> _DESCRIPTION OF THE TASK_: Convert every line of the data below into a JSON list of strings, one string per line, skipping blank lines and leaving out the pictures.

Data entries
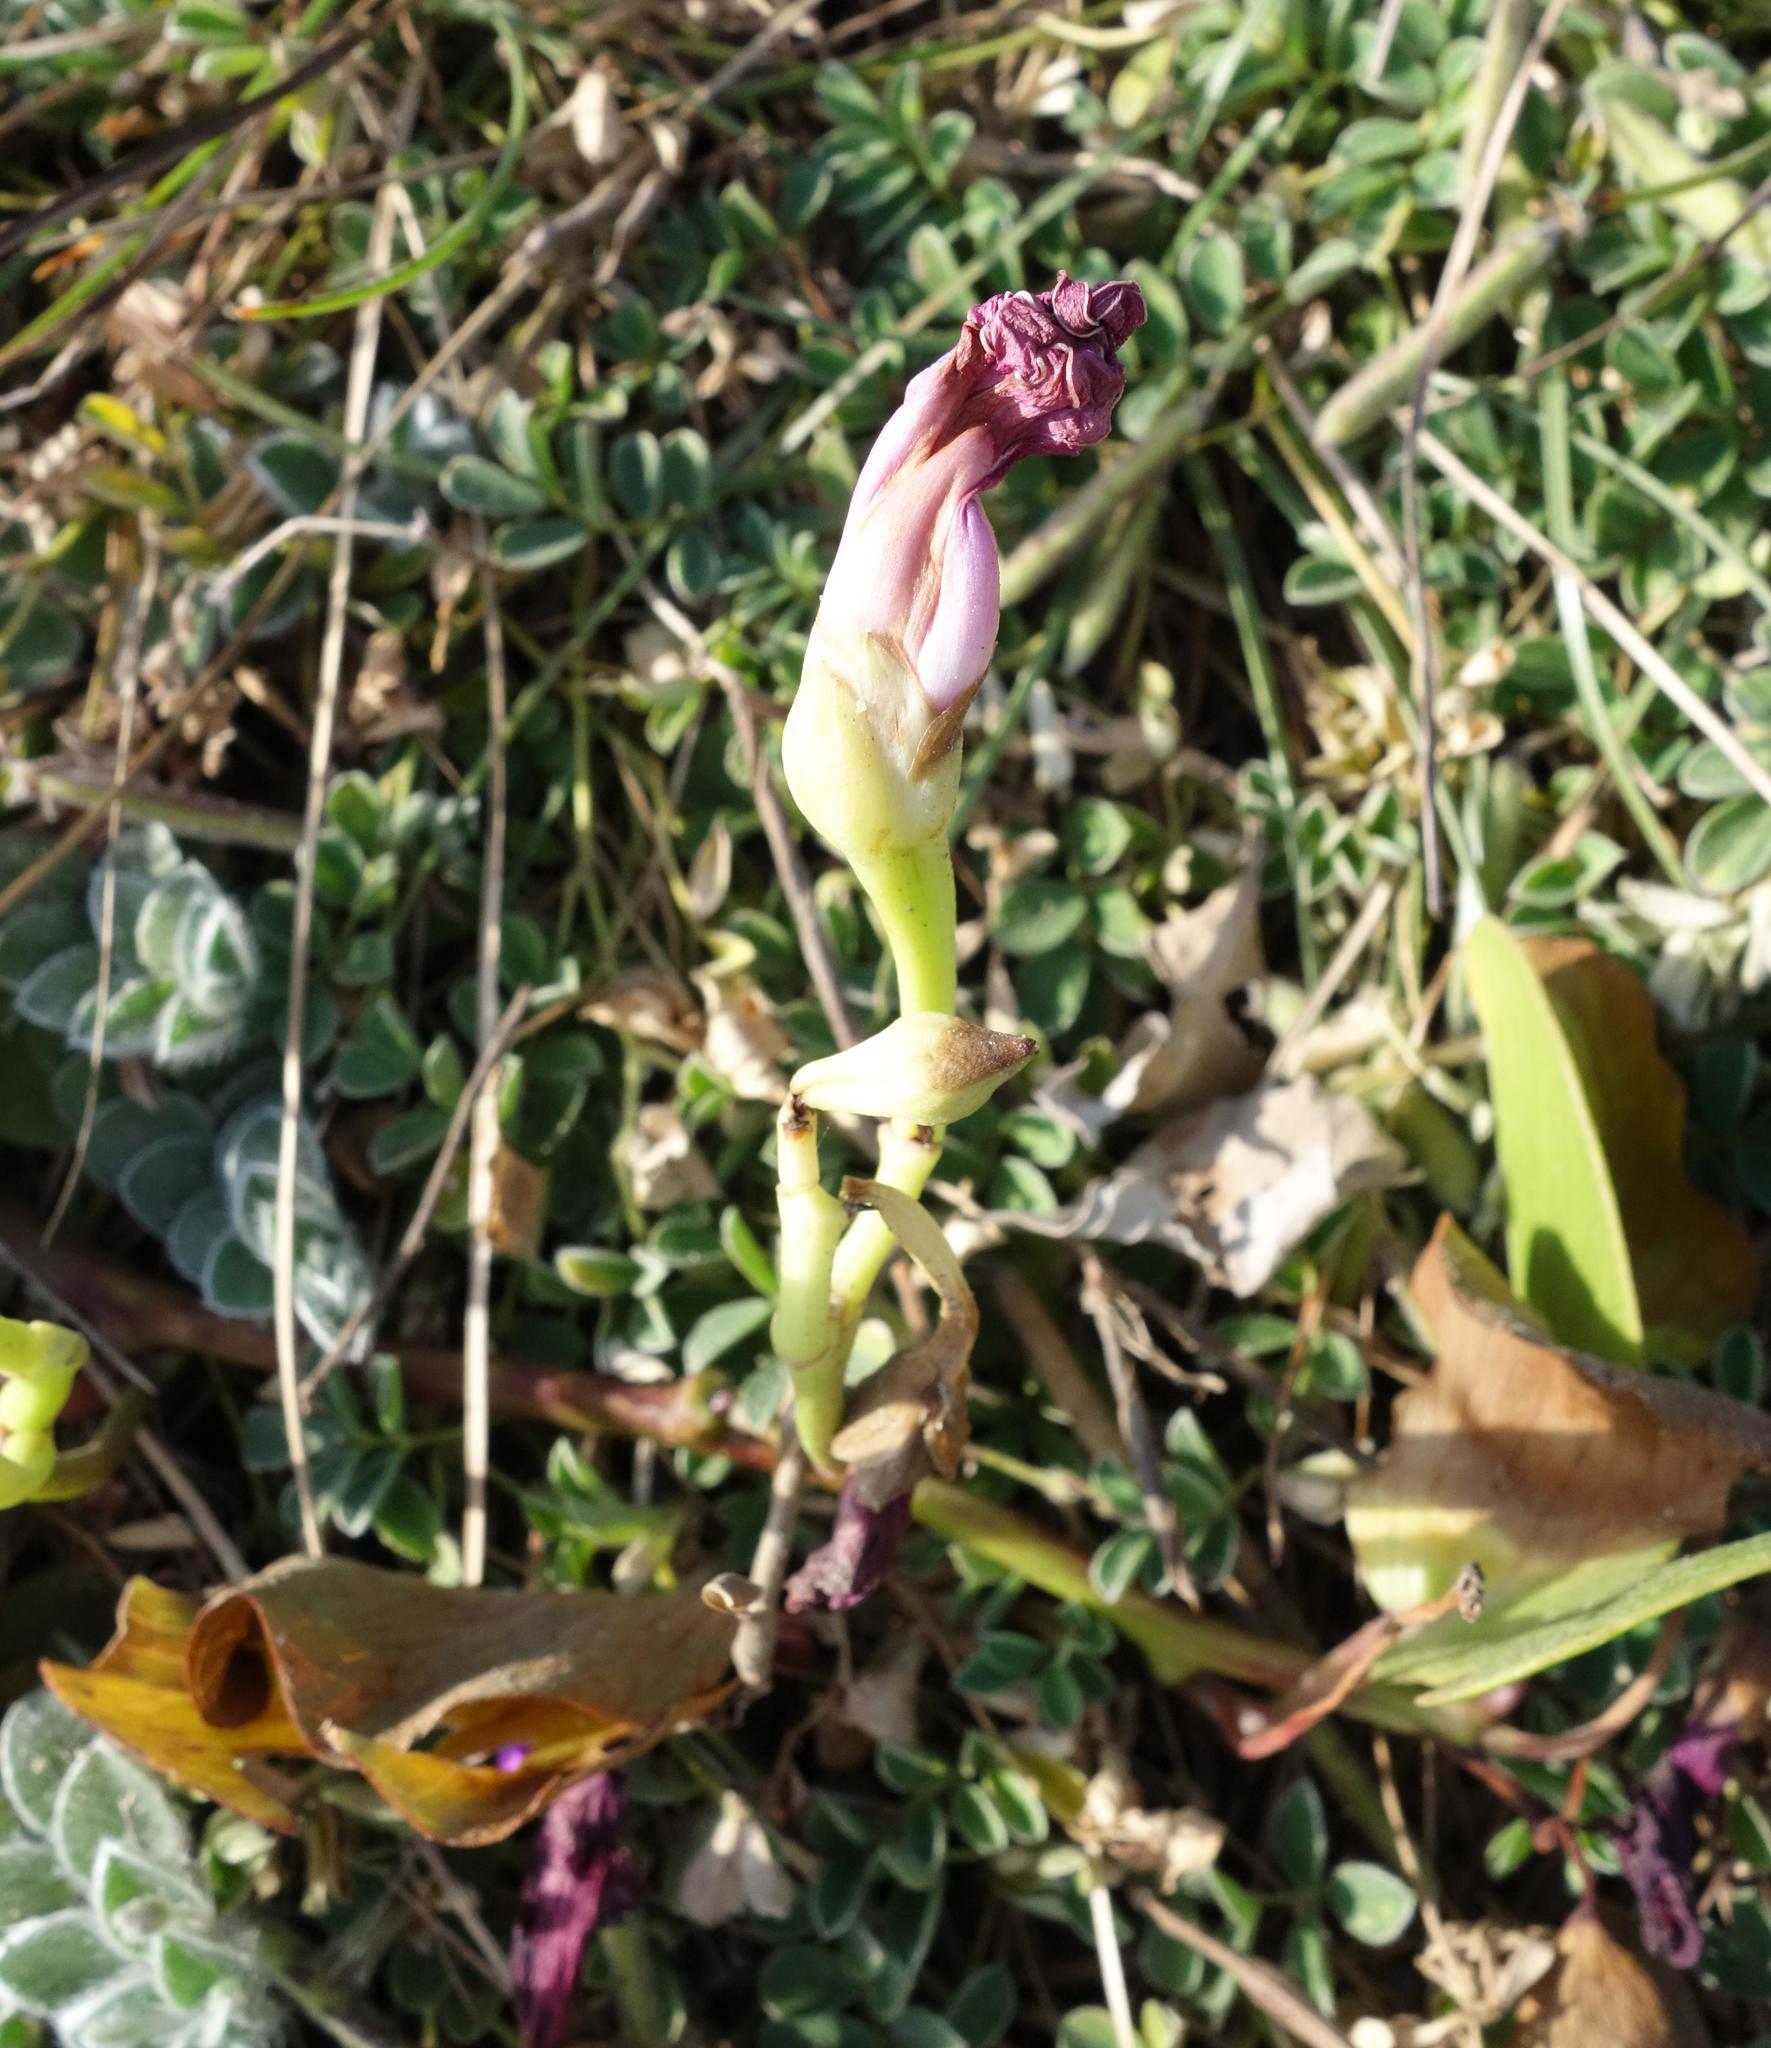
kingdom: Plantae
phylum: Tracheophyta
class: Magnoliopsida
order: Solanales
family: Convolvulaceae
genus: Ipomoea
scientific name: Ipomoea pes-caprae
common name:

> _REPLY TO THE EXERCISE_:
[
  "kingdom: Plantae",
  "phylum: Tracheophyta",
  "class: Magnoliopsida",
  "order: Solanales",
  "family: Convolvulaceae",
  "genus: Ipomoea",
  "scientific name: Ipomoea pes-caprae",
  "common name:"
]